» **Work to be completed**: Render the lines of the records below as a numbered list, skipping blank lines and leaving out the pictures.

* * * * *

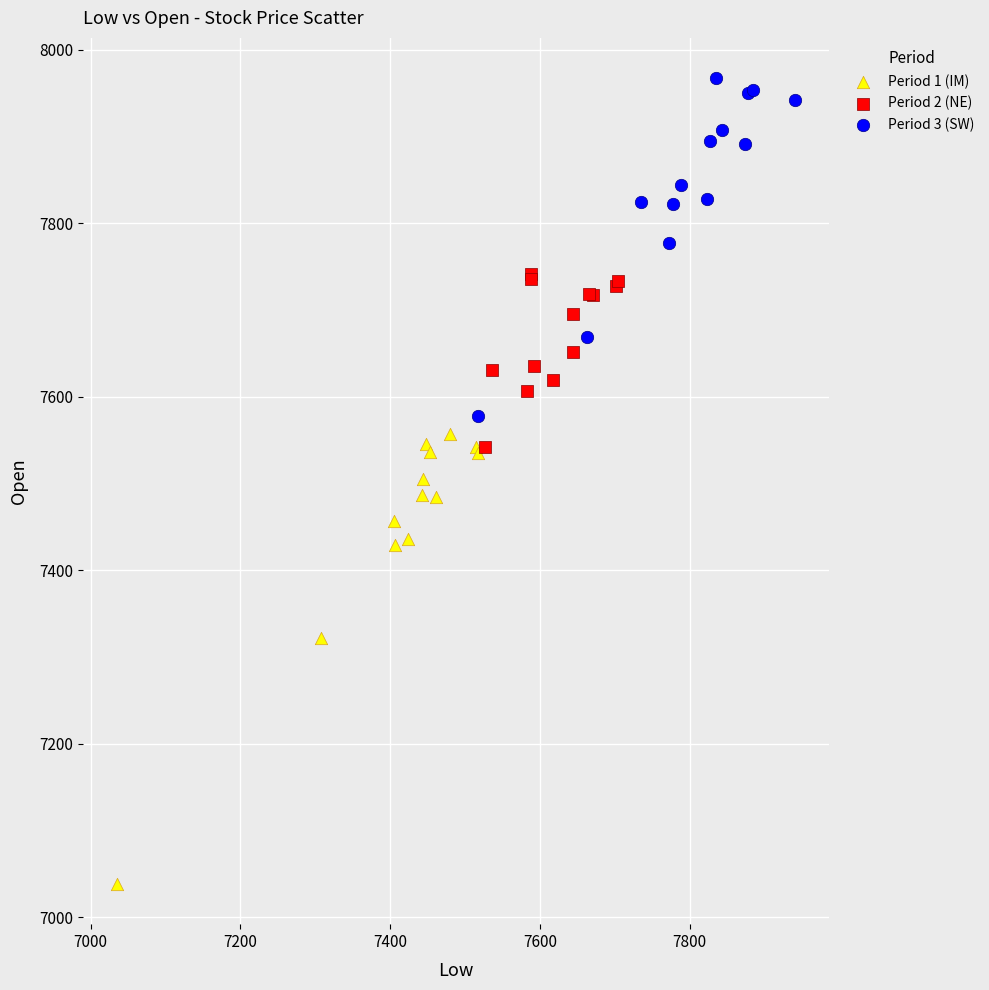

Which series has the widest spread of Y values?

Period 1 (IM)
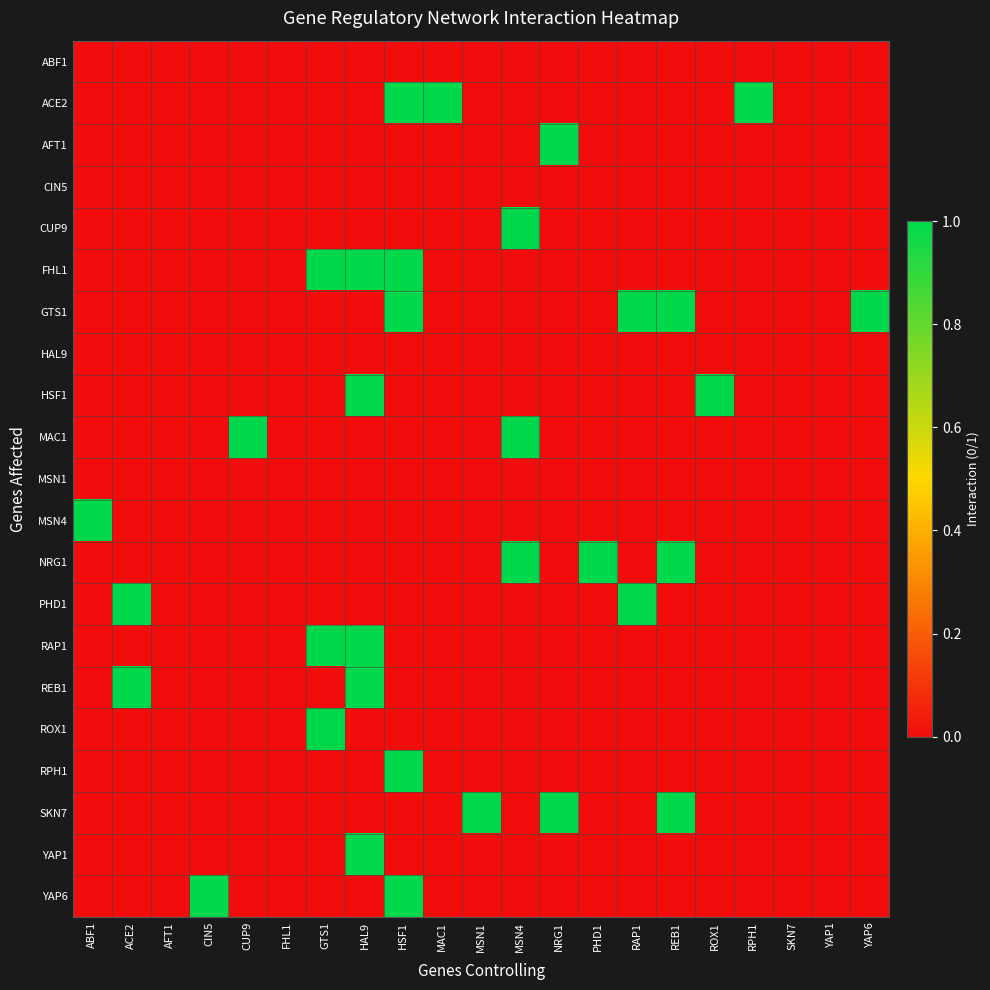

List the series in order of their peak value, highest first.

ACE2, AFT1, CUP9, FHL1, GTS1, HSF1, MAC1, MSN4, NRG1, PHD1, RAP1, REB1, ROX1, RPH1, SKN7, YAP1, YAP6, ABF1, CIN5, HAL9, MSN1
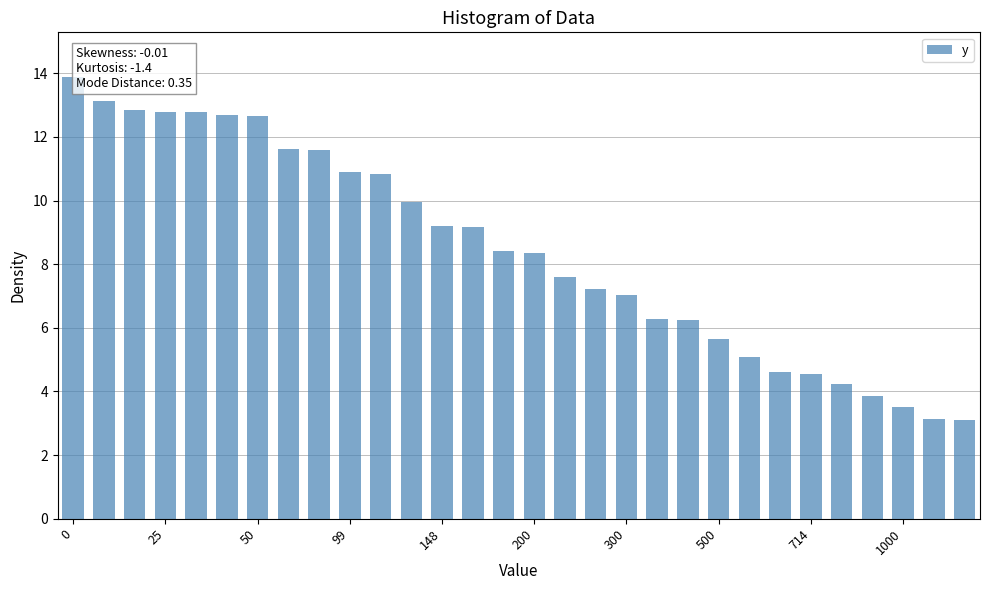

What is the difference between the maximum and minimum values?

10.8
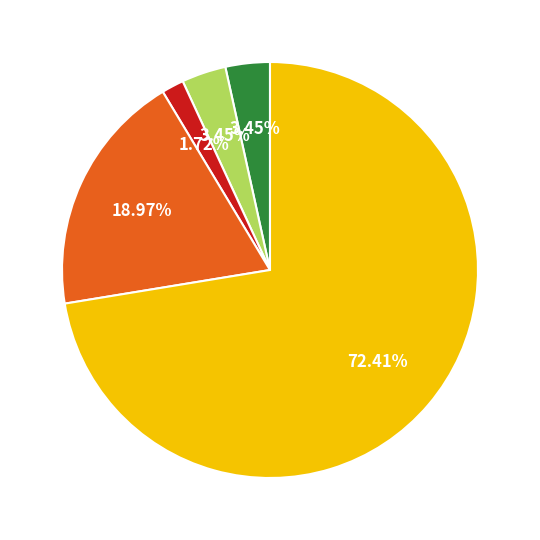

Is there any slice that represents more than half of the pie?

Yes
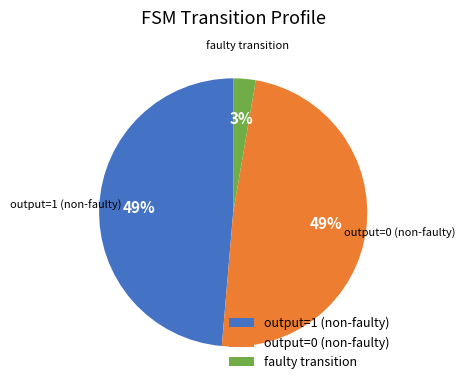

How many segments does this pie chart have?

3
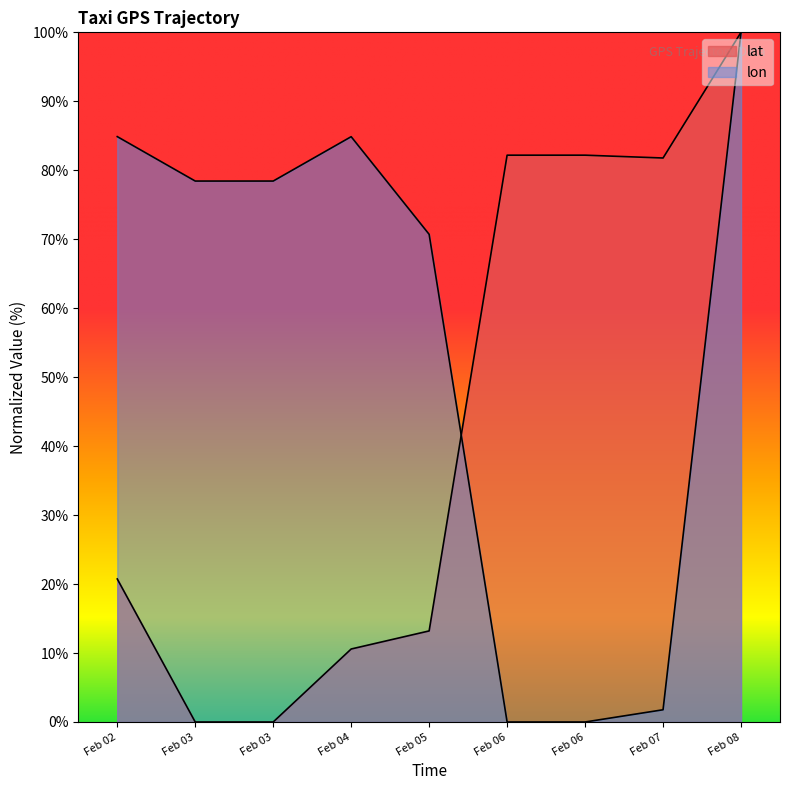

Does the chart display data point markers on the line(s)?

No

* * * * *

» **Solution to this problem**:
1. Which series has the widest spread of Y values?
2. Period 1 (IM)
3. List the series in order of their peak value, highest first.
4. ACE2, AFT1, CUP9, FHL1, GTS1, HSF1, MAC1, MSN4, NRG1, PHD1, RAP1, REB1, ROX1, RPH1, SKN7, YAP1, YAP6, ABF1, CIN5, HAL9, MSN1
5. What is the difference between the maximum and minimum values?
6. 10.8
7. Is there any slice that represents more than half of the pie?
8. Yes
9. How many segments does this pie chart have?
10. 3
11. Does the chart display data point markers on the line(s)?
12. No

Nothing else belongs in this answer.